Problem statement: Only the lines from the one containing "html: <div><span>to each" through the end of the data are wanted, reproduced exactly and without pictures.

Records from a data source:
########################################

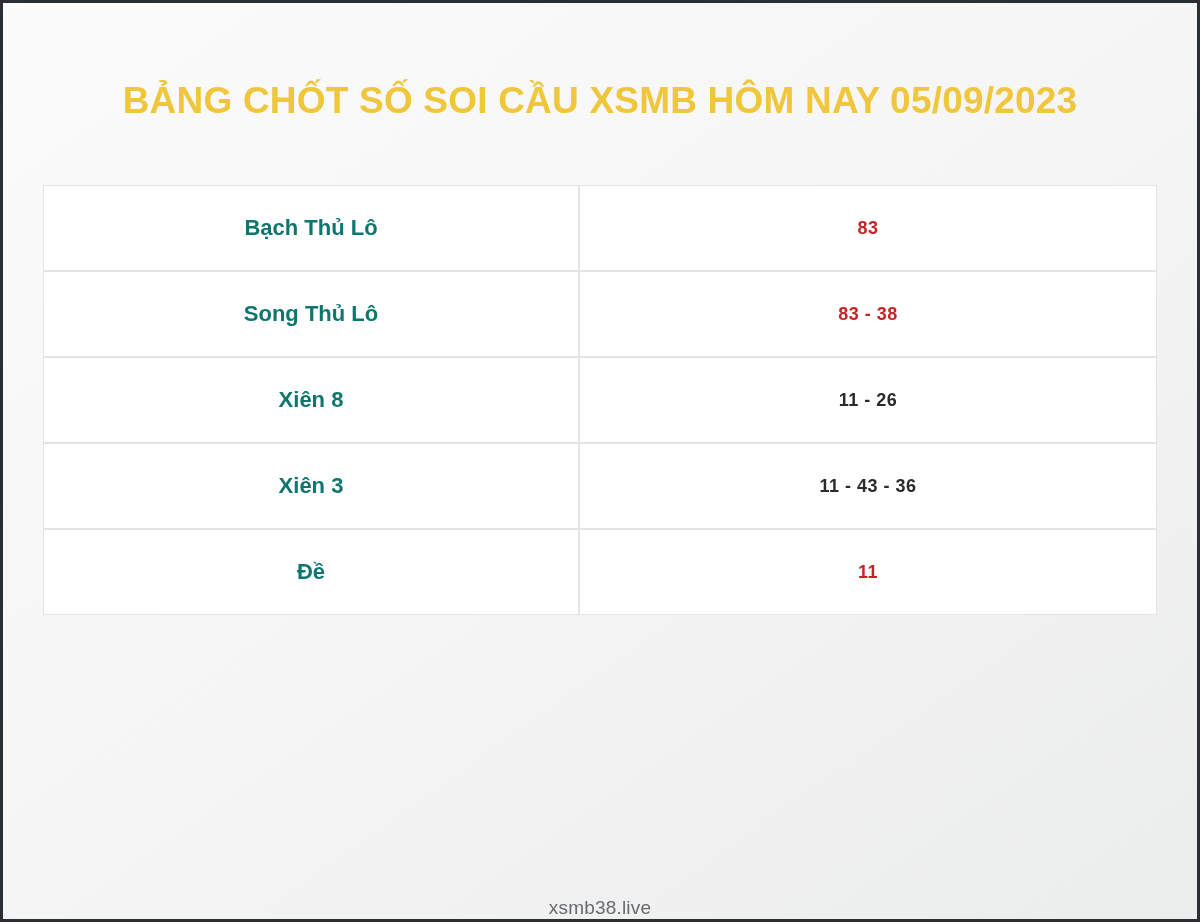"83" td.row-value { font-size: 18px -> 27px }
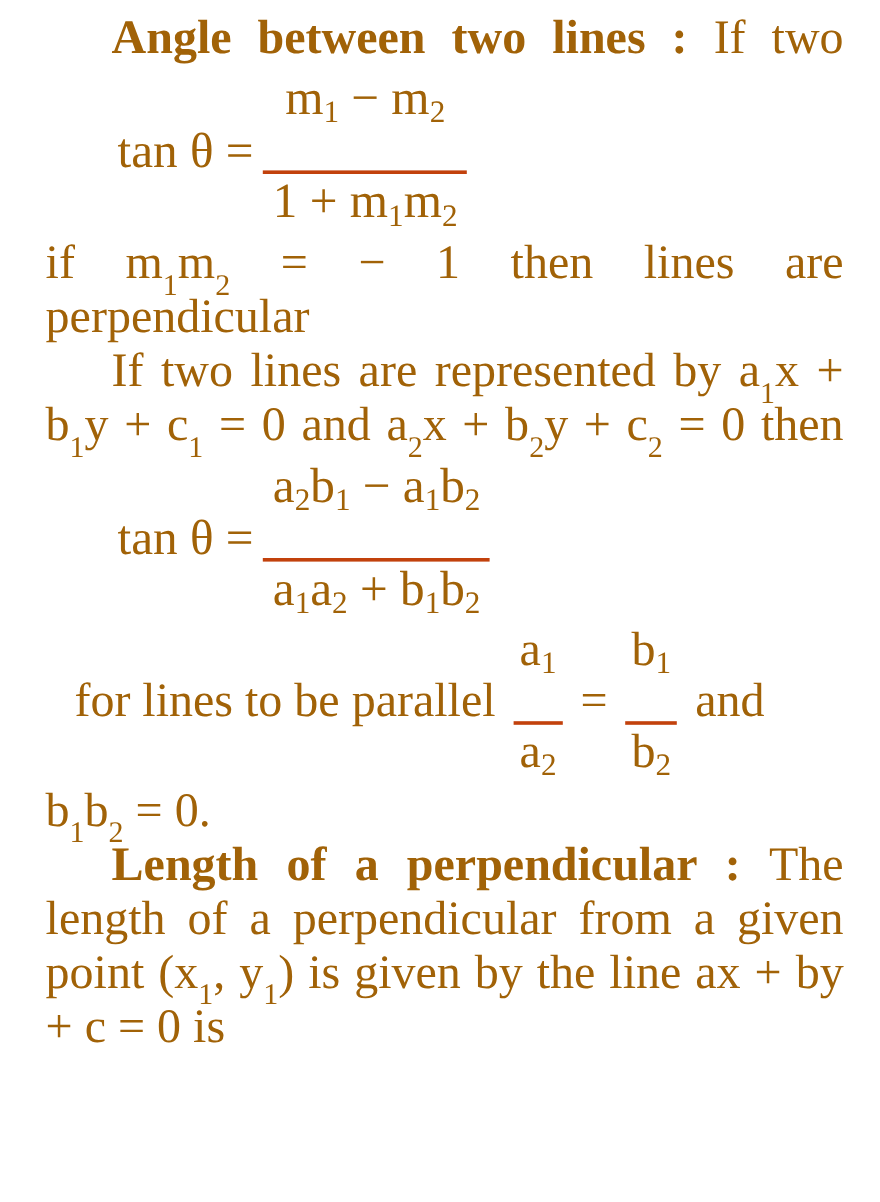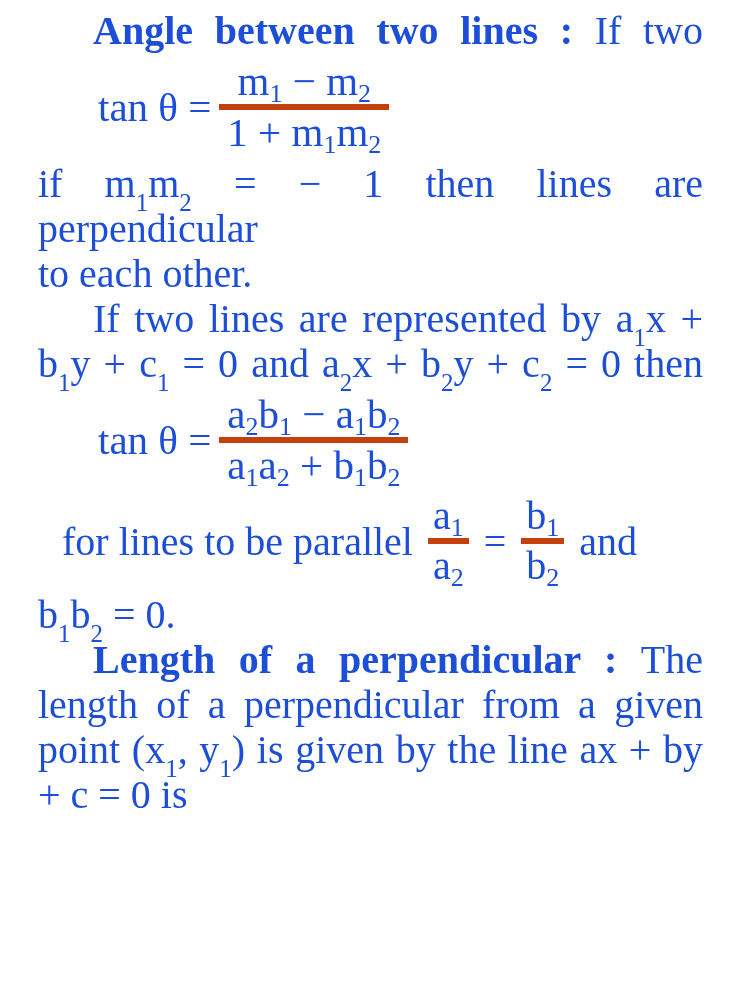"Angle between two lines :" .page { color: #1d4ed8 -> #a16207 }
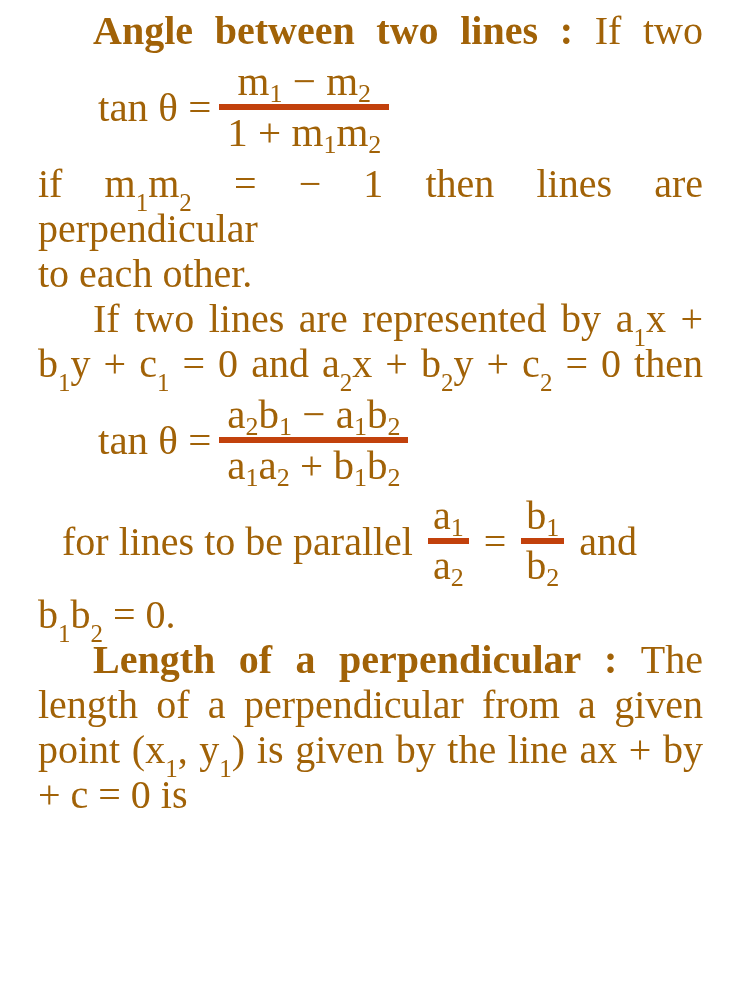"1 + m1m2" .frac .den { border-top: 6px solid #c2410c -> 3px solid #c2410c; margin-top: none -> 38px }
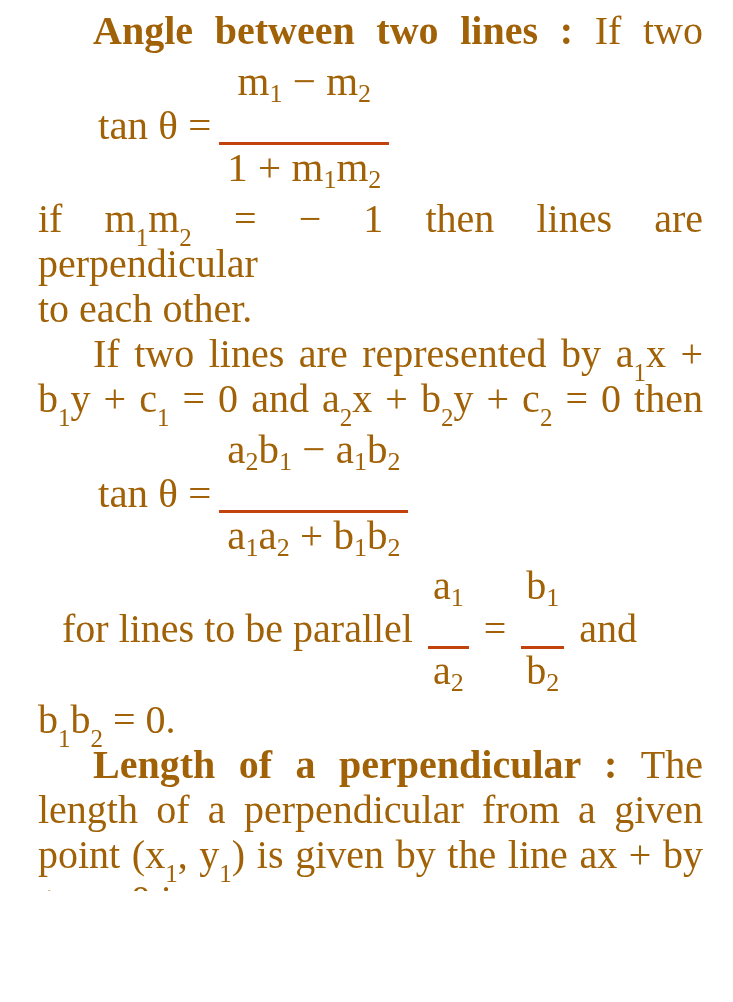"to each other." div.line { html: <div><span>to each other.</span></div> -> none }
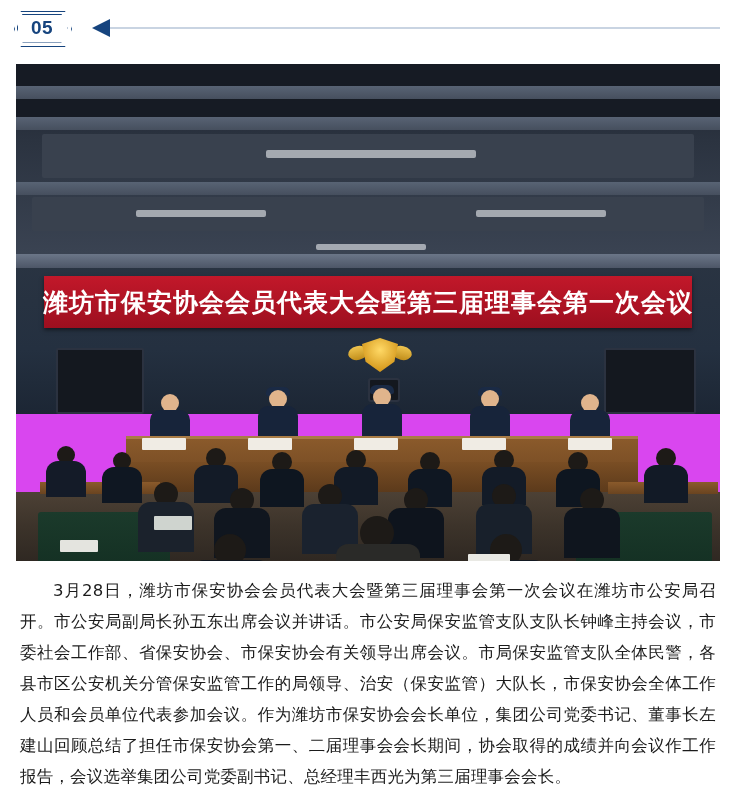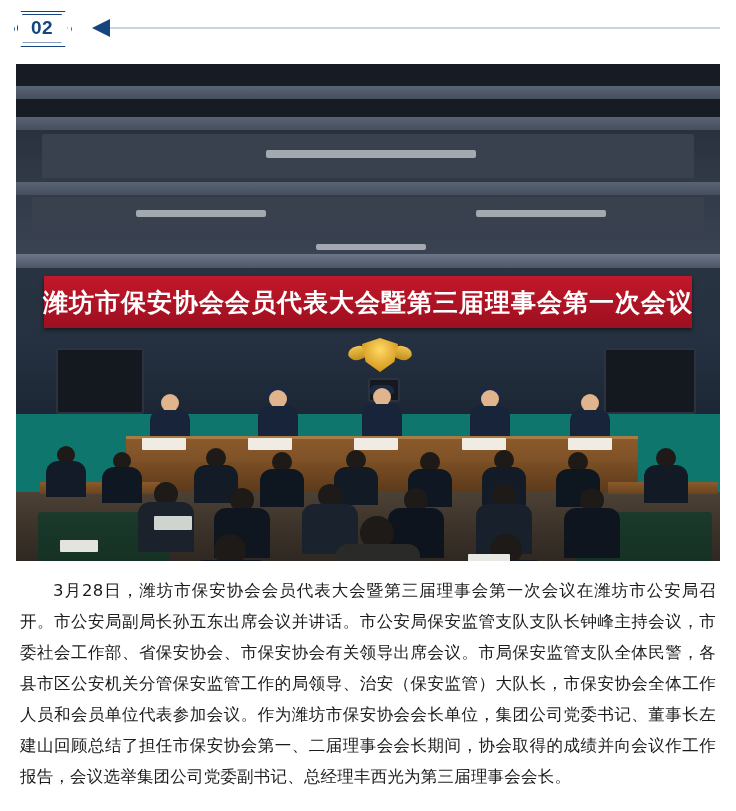"02" div.num { text: 02 -> 05 }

########################################

Solved exercise:
"to each other." div.line { html: <div><span>to each other.</span></div> -> none }
"02" div.num { text: 02 -> 05 }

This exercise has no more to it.